- **Per-instance keypoint data**
>>>
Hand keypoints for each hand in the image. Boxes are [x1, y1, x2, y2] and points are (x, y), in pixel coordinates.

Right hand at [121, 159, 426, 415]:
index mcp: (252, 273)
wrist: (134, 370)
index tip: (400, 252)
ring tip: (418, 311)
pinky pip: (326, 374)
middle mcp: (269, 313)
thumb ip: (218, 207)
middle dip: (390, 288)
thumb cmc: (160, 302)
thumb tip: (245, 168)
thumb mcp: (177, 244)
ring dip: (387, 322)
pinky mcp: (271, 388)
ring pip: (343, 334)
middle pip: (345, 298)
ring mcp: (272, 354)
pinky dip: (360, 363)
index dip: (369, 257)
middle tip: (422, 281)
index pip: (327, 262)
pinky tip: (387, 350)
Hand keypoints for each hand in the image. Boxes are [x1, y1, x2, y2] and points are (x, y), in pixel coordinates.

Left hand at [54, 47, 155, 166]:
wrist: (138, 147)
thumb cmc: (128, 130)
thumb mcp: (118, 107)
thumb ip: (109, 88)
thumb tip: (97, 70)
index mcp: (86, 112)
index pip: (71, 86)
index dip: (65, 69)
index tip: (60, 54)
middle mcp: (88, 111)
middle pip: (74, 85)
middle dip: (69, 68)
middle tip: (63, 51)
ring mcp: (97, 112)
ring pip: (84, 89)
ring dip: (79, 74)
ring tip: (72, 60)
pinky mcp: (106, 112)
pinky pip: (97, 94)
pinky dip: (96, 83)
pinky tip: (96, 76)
<<<
>>>
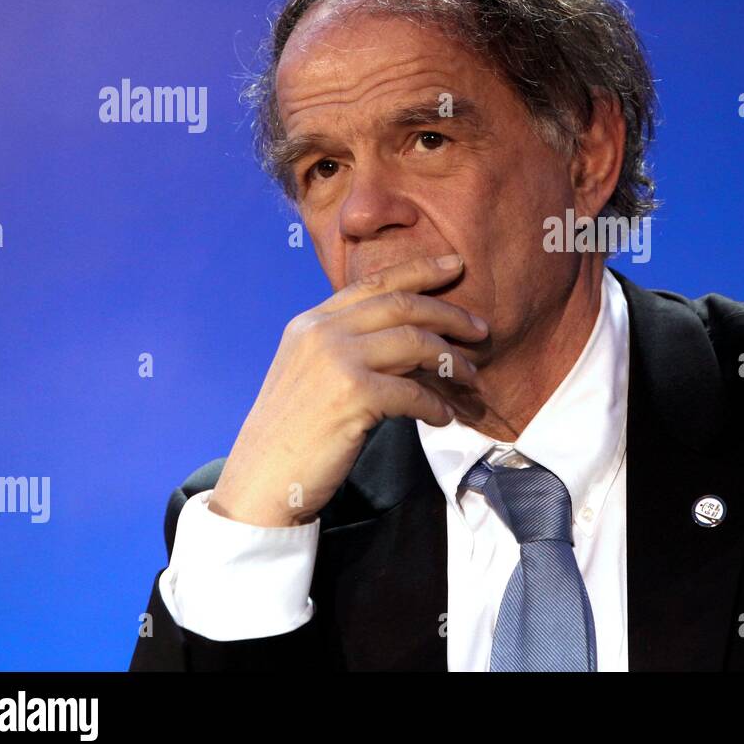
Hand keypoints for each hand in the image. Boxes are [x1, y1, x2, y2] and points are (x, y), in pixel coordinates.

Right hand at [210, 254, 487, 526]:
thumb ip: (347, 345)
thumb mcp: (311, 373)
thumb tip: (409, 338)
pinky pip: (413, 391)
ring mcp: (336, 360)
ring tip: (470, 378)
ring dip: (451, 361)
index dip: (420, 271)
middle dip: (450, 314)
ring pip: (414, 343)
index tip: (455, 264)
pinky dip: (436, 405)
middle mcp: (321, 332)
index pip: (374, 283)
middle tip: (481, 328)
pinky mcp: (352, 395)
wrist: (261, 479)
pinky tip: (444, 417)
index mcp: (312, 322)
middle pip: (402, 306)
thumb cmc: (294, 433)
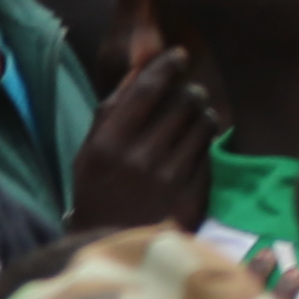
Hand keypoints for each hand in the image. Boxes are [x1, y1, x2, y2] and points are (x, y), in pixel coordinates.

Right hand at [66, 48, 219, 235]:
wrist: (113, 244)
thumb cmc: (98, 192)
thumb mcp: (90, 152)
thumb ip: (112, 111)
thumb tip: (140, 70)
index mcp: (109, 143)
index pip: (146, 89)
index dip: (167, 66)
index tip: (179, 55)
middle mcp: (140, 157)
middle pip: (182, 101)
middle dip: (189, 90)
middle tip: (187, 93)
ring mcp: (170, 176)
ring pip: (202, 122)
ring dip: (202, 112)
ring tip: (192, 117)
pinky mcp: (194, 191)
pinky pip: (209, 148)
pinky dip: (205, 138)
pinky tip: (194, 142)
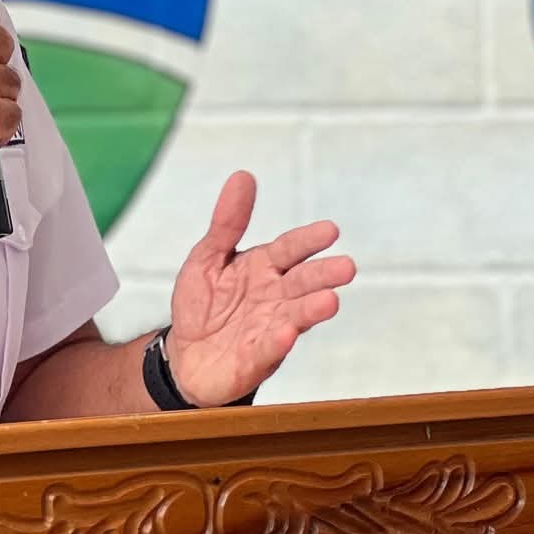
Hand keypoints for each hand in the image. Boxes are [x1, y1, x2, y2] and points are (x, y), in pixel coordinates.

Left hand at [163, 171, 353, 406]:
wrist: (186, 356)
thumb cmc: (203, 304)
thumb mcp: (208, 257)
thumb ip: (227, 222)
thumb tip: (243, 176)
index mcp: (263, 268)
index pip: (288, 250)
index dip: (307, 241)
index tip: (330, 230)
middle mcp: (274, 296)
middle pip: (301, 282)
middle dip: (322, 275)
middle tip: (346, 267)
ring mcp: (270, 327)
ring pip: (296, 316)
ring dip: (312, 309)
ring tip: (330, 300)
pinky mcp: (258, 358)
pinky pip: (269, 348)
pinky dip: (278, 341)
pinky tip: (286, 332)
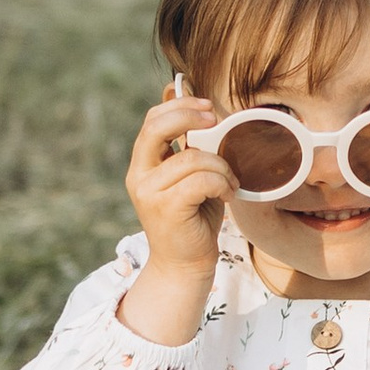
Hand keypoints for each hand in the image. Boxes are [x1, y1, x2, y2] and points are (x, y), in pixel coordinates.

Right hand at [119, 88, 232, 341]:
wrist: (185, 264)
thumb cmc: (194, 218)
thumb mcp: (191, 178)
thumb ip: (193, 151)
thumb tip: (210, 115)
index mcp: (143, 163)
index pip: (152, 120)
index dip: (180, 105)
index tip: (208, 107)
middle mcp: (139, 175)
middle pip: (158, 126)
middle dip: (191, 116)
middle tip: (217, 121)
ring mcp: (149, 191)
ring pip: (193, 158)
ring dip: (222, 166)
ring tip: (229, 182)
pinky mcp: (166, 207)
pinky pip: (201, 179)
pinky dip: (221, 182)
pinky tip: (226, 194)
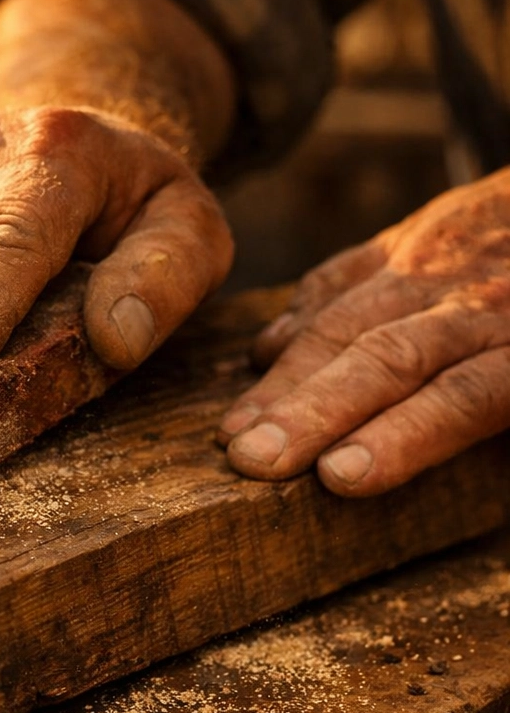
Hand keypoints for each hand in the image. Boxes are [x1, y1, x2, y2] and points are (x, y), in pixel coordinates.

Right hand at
<<<
>>>
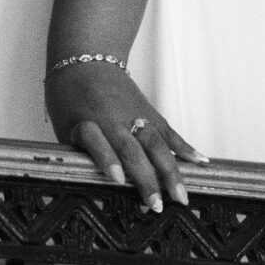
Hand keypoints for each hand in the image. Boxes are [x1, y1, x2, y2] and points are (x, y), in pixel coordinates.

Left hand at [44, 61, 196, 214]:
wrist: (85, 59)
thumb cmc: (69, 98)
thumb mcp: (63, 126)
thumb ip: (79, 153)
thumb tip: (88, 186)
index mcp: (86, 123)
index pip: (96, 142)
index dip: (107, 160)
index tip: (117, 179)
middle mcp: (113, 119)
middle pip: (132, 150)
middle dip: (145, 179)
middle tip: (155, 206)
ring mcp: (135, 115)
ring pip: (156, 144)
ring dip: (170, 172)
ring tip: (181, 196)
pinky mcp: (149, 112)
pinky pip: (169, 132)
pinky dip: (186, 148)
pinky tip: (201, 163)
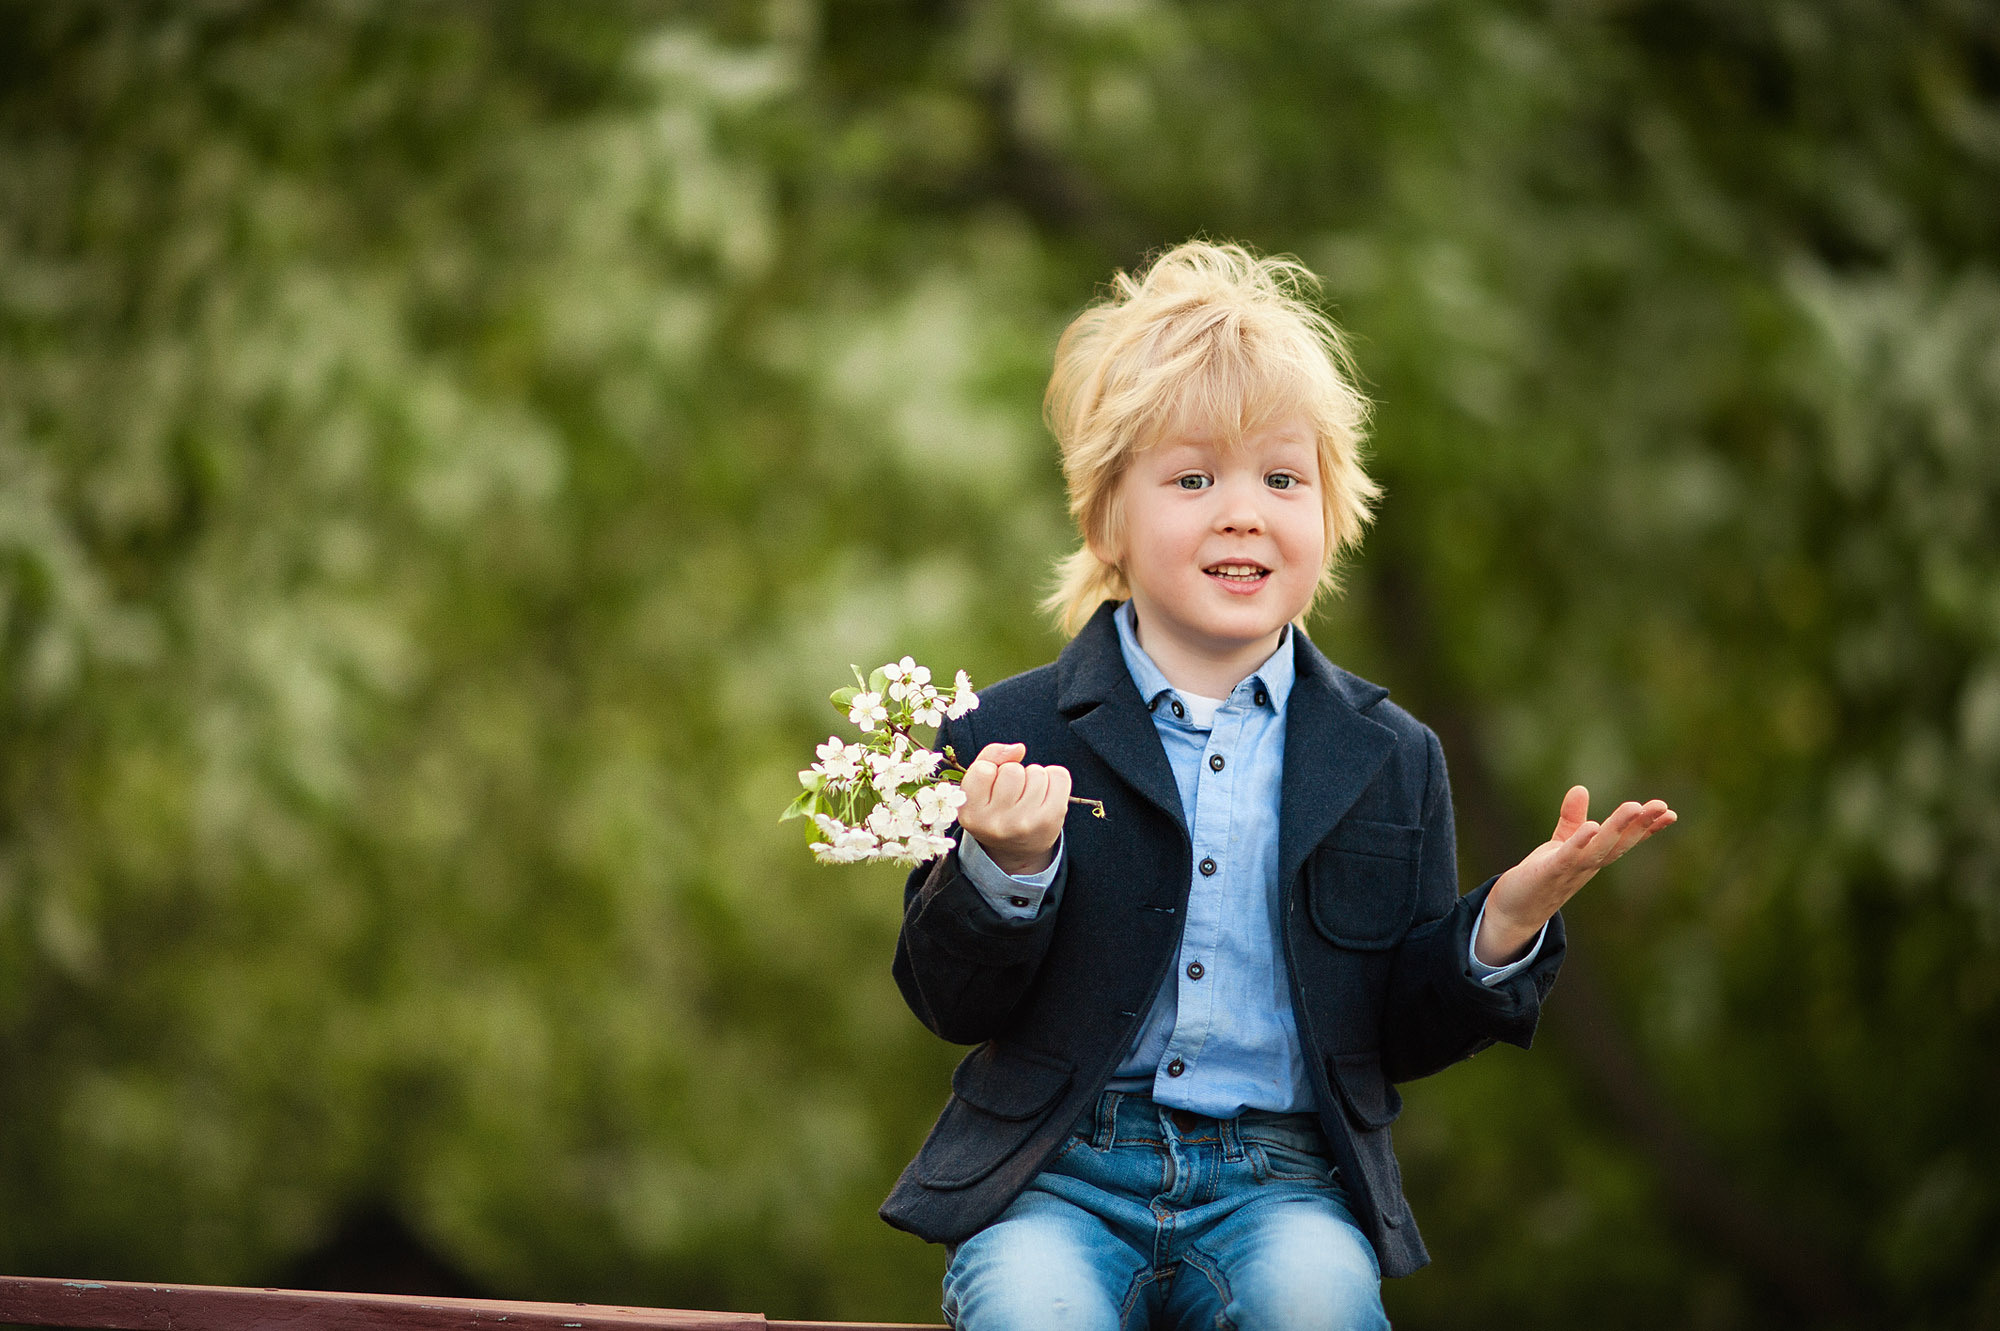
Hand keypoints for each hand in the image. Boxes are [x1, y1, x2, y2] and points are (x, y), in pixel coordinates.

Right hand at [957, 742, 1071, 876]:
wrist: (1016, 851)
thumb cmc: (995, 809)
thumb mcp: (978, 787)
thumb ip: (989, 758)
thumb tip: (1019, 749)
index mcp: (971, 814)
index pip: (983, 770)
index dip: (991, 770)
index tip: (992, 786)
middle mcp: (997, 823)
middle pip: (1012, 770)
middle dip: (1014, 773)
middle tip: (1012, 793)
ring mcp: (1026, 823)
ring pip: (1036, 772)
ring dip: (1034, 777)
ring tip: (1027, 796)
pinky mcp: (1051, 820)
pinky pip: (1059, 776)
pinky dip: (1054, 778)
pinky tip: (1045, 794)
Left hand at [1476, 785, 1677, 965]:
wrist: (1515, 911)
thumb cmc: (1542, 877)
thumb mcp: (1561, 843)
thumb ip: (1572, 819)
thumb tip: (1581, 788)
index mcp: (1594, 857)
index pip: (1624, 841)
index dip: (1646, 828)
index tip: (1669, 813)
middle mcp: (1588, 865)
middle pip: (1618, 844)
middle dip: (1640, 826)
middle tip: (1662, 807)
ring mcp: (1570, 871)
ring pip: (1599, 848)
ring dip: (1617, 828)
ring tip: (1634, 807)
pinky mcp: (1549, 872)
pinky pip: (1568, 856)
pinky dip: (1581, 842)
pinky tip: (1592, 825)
<<<
- **YOUR OBJECTIVE**
In the data above, how many lines contain the string "wrist"? Answer with the number only.

- **FINAL ANSWER**
9